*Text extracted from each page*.
Segment Open

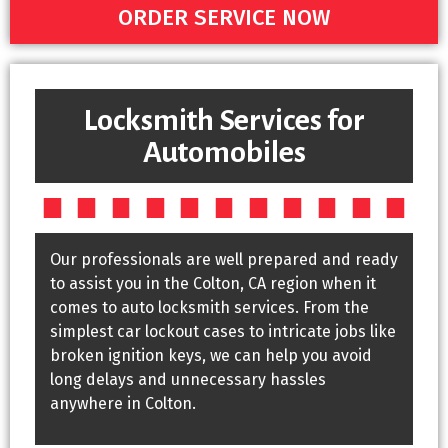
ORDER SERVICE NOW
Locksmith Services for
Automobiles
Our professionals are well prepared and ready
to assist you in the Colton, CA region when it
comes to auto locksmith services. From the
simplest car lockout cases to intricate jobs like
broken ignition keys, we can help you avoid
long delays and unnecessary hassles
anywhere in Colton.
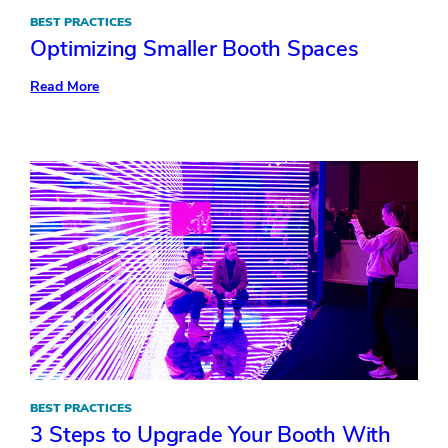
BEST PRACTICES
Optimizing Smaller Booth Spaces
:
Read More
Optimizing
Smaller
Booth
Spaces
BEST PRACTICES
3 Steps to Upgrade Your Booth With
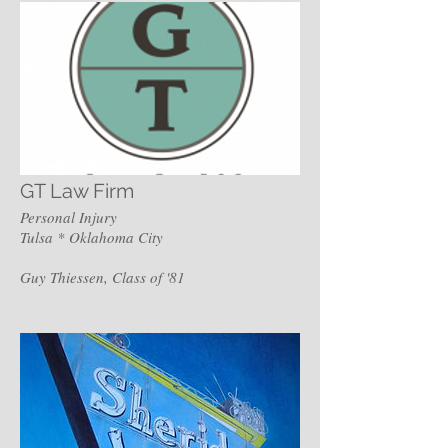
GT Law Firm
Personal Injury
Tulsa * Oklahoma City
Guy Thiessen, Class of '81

Segment Closed

*Task prompt*.
Rewrite the material with "BEST PRACTICES" changed to "TOP TIPS" wherever it occurs, keeping every other line as it stands and leaving out the picture markers.

*Exercise answer*.
ORDER SERVICE NOW
Locksmith Services for
Automobiles
Our professionals are well prepared and ready
to assist you in the Colton, CA region when it
comes to auto locksmith services. From the
simplest car lockout cases to intricate jobs like
broken ignition keys, we can help you avoid
long delays and unnecessary hassles
anywhere in Colton.
TOP TIPS
Optimizing Smaller Booth Spaces
:
Read More
Optimizing
Smaller
Booth
Spaces
TOP TIPS
3 Steps to Upgrade Your Booth With
GT Law Firm
Personal Injury
Tulsa * Oklahoma City
Guy Thiessen, Class of '81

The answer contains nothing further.